Knust was paralyzed for eight months and still walks with a limp. Back on his feet, he gravitated to Santa Anita, where he had first acquired a taste for a good bet.

"I had an English teacher at Arcadia High who went to the races every day," Knust says. "I'd go to the morning works, bring back the times and some picks. I didn't know a verb from an adverb, but I got A's."

He eventually got his degree in racetrack management at the University of Arizona and embarked on a career that has gone from backstretch to boardroom. A racing secretary establishes schedules and works, in many ways, as the daily operational officer. Knust was that at Canterbury Downs in Minneapolis, at Del Mar and for 10 years, starting in 1990, at Santa Anita.

But in times before and after, he has also operated as a jockey agent.
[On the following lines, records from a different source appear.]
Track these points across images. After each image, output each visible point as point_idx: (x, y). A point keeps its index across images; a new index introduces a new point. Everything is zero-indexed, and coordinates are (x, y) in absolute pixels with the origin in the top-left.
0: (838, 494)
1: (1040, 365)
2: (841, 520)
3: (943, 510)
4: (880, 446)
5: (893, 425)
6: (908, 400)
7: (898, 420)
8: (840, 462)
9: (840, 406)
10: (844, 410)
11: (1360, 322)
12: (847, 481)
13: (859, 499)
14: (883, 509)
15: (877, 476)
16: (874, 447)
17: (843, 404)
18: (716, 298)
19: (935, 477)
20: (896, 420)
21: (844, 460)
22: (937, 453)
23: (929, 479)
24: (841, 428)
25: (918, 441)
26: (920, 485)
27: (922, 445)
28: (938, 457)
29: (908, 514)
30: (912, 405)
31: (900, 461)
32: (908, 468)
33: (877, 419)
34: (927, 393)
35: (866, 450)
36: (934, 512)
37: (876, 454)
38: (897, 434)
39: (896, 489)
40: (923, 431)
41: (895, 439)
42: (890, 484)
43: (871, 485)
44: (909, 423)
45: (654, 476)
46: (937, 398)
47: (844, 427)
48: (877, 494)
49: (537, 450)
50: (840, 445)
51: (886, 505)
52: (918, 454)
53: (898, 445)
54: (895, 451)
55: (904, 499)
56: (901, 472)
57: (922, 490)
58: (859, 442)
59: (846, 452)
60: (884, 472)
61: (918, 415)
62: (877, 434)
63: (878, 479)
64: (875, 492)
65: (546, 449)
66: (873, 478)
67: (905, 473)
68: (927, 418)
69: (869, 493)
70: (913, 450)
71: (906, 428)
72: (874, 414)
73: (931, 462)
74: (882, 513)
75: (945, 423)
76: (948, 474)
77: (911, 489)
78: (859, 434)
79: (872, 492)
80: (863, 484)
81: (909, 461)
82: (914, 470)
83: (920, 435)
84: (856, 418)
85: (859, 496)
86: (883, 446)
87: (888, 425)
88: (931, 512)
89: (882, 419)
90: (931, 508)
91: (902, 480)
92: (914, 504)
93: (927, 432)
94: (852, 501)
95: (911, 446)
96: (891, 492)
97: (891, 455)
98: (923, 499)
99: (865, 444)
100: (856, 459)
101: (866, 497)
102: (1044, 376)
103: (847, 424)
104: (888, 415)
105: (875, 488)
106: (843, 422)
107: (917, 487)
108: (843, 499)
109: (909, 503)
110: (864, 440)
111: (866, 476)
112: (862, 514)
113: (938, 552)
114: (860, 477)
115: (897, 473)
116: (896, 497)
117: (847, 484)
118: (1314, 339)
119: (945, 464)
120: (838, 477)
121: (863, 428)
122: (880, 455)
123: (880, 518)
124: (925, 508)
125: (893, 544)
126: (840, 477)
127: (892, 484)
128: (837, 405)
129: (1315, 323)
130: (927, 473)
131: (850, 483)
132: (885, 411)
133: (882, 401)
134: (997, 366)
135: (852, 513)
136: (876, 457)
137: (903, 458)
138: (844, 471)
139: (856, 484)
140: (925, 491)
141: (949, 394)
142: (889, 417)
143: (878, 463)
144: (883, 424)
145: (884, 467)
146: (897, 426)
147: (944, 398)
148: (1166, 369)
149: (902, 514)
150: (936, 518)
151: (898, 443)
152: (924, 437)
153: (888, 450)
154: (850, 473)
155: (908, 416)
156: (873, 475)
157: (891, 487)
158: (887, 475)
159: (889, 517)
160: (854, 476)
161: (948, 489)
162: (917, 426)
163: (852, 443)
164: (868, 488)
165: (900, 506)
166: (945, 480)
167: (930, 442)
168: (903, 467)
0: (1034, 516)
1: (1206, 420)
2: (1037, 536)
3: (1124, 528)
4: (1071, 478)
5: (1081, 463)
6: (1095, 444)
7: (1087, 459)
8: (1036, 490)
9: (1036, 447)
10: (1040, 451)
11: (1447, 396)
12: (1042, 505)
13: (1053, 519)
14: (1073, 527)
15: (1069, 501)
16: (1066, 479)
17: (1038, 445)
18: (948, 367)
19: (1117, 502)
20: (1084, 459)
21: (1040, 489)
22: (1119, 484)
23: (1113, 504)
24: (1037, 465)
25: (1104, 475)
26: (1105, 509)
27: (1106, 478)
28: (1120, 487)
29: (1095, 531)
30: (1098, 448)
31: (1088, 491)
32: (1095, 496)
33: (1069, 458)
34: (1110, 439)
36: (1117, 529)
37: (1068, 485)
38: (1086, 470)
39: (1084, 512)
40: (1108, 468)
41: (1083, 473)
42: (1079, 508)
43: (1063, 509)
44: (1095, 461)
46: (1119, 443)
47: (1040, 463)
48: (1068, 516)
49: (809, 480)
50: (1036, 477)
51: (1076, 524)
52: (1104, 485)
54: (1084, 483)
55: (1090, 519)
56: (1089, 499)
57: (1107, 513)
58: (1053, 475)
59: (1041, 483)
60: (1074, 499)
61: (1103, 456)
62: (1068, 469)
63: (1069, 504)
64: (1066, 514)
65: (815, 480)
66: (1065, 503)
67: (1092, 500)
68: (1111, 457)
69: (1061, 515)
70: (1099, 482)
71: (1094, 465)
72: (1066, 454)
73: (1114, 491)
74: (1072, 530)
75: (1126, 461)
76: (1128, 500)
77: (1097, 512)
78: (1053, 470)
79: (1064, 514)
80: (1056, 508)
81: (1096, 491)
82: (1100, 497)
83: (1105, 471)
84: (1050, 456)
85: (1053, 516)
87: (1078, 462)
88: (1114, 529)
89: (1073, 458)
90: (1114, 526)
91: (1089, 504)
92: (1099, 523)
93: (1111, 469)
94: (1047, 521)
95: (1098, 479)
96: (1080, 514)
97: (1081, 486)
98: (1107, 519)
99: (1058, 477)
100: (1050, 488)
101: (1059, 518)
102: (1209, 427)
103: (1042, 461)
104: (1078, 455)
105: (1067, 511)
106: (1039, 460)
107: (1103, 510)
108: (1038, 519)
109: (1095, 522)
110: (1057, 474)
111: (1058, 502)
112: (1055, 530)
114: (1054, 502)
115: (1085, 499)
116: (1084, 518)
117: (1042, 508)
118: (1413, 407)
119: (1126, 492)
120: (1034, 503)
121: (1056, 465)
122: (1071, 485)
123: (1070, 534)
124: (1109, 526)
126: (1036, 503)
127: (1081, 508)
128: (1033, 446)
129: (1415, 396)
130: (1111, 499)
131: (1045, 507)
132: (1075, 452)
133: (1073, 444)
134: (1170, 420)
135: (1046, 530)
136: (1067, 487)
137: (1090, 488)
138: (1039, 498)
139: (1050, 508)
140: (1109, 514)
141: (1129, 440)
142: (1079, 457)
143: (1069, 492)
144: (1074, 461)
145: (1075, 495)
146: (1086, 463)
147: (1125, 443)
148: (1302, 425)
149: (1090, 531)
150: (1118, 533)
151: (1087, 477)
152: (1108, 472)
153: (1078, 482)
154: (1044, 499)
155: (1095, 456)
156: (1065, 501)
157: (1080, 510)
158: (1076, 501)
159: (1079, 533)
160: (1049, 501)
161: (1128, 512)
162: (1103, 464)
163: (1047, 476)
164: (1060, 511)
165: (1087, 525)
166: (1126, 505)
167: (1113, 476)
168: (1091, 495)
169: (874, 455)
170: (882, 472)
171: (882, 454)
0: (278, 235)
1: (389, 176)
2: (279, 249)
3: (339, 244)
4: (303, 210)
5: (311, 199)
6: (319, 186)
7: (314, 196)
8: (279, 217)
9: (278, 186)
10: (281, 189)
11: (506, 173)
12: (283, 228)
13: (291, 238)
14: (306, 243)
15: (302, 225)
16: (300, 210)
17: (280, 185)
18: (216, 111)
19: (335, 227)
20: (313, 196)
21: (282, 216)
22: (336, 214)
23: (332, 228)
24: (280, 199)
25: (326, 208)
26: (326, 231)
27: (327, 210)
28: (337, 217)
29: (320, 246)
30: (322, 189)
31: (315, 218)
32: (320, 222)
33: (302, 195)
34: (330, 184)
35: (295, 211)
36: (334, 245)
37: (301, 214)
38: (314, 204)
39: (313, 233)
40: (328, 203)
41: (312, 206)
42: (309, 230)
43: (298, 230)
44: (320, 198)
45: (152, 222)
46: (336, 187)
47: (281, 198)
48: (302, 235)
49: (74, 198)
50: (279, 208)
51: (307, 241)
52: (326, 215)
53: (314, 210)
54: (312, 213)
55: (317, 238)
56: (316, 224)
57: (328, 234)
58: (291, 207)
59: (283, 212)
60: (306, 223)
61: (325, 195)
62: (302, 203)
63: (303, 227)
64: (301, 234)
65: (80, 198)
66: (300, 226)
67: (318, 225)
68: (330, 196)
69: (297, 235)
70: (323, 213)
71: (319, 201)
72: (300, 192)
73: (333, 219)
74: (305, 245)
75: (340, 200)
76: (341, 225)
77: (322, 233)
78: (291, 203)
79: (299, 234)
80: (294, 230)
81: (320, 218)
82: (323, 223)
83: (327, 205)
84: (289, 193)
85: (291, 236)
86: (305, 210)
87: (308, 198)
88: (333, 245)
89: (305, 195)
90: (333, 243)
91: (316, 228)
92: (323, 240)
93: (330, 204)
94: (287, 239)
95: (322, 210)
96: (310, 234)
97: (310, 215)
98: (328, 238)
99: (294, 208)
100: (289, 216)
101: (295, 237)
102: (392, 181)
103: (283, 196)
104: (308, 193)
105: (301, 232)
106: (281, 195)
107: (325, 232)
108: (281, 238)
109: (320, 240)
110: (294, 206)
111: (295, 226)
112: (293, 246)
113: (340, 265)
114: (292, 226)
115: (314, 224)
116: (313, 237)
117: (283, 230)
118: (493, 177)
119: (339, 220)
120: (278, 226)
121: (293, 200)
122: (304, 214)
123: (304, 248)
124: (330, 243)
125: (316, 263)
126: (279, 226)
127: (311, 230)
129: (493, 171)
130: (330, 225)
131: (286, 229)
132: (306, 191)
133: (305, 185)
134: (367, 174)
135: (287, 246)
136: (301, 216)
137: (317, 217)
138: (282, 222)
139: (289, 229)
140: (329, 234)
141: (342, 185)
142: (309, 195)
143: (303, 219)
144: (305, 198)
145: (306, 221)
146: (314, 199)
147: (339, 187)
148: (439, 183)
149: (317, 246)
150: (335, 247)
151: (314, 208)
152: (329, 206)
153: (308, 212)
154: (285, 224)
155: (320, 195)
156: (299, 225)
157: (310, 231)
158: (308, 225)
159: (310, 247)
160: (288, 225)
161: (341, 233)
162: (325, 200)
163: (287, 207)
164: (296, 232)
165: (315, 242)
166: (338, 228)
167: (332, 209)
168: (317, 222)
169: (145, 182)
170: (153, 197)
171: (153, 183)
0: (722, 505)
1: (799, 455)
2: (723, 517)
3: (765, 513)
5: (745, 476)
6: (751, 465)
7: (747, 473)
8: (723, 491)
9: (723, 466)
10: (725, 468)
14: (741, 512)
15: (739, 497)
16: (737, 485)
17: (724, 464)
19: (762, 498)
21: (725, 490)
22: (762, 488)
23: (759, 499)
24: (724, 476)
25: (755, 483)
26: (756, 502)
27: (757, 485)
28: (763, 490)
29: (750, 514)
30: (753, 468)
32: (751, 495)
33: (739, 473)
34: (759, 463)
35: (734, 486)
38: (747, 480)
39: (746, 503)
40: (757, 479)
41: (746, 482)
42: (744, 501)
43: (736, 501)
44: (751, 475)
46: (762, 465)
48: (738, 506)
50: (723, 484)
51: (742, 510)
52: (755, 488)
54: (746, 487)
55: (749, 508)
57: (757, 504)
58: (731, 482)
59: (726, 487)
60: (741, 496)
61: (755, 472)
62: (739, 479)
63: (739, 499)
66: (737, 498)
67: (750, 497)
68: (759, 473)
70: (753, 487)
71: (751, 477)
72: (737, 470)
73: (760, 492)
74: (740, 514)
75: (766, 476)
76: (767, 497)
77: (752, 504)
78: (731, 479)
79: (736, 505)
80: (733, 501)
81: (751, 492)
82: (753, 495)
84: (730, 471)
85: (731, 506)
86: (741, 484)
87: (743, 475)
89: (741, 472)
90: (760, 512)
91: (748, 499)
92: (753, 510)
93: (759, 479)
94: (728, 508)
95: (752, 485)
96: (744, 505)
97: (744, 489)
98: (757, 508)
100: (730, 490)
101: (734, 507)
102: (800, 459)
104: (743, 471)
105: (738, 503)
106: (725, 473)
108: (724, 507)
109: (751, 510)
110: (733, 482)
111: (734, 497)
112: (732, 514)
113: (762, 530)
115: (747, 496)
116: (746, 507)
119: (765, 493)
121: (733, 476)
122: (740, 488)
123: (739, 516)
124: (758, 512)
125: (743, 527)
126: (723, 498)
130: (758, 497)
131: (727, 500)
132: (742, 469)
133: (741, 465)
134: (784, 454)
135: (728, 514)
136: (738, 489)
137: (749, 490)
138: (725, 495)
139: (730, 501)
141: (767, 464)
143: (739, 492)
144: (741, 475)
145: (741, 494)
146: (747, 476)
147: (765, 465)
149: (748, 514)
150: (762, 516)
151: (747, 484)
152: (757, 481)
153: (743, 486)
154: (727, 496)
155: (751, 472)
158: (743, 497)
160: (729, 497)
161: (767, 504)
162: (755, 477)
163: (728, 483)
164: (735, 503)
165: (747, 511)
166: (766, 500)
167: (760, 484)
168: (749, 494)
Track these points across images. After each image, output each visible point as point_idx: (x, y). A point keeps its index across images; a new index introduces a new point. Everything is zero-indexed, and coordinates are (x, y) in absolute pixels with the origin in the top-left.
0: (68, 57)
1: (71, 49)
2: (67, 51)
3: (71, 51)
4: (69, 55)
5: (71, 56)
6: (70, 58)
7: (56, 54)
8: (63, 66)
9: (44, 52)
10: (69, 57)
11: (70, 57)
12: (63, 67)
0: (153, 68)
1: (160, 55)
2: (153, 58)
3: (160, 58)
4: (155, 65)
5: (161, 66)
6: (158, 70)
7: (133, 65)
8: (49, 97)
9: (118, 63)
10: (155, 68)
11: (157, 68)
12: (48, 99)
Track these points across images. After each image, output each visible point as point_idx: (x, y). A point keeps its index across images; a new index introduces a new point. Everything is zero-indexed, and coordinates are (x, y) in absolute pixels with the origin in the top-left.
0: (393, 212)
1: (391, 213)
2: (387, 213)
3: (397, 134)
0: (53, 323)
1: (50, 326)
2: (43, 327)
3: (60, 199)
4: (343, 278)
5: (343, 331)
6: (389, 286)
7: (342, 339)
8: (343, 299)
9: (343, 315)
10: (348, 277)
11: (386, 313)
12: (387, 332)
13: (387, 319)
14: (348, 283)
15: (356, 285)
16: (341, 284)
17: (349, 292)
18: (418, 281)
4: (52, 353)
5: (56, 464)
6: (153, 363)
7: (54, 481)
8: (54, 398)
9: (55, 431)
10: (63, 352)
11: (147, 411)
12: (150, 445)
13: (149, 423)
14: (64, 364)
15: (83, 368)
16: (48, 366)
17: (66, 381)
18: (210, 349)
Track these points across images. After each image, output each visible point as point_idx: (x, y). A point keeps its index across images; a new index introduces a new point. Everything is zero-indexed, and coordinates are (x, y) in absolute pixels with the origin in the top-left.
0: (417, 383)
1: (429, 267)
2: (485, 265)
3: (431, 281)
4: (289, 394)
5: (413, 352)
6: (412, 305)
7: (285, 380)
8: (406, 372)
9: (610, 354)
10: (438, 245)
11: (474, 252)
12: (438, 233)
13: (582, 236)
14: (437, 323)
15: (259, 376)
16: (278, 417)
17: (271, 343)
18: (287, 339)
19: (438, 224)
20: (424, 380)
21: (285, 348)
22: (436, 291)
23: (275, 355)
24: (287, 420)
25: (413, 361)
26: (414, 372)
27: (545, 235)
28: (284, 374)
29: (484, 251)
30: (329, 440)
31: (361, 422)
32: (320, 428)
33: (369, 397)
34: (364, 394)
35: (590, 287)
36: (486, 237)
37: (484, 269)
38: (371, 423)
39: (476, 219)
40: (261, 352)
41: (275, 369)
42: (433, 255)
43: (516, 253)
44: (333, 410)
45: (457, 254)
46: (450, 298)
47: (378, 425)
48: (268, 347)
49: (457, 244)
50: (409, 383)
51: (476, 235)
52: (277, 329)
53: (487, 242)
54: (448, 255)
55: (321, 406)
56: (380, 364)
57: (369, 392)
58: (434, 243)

If he hadn't received a purple heart for his wounds in Vietnam, he'd deserve one for that.

He has had jockeys win Breeders' Cup races and major stakes and take riding titles at the Santa Anita and Oak Tree meetings. At one time, he carried the books of both Corey Nakatani and Pat Valenzuela. George Mitchell himself wouldn't have taken that on. Cease fire in Northern Ireland was easier.

"I was fine until P. Val saw Corey giving P. Val's girlfriend a kiss on the cheek," Knust says. "Then I got fired."

He had Jose Valdivia Jr. in 2004, when he rode Castledale to victory in the Santa Anita Derby.

"He fired me the next day," Knust says. "He said he didn't think I could take him to the next level."

Turns out, even God couldn't do that.

Along the way, Knust met horse owner and eventual billionaire B. Wayne Hughes and got into a weekly breakfast ritual at Coco's in Arcadia with Hughes and several others. Hughes had horses with the venerable trainer Warren Stute, who passed away in 2007.

Hughes decided to start a business of public storage units. He offered Stute a piece of the action for $5,000. Stute said it was a stupid idea, that anybody who wanted to store things would just put them in the garage. Hughes' business, Public Storage, made billions; the $5,000 investment offered to Stute has since been calculated to have been worth about $700 million.

At breakfast, Hughes told stories about storage auctions held when people stopped paying rent and abandoned their stuff. One couple bought boxes of old books to read and discovered hollowed-out centers, jammed with $56,000 in cash. A man bought some dusty old paintings, peeled back the top layer on one and found a Salvador Dali original underneath, worth $300,000.

Knust, having survived so much else in life, took another leap and, with Hughes' blessing, wrote a book about these storage discoveries. It is perfectly titled: "Behind the Orange Door."

The self-published paperback, a fun read, will not be making its way onto the bestseller list soon and will not make the still-grateful-to-be-alive Knust wealthy.

But then, neither did Jose Valdivia Jr.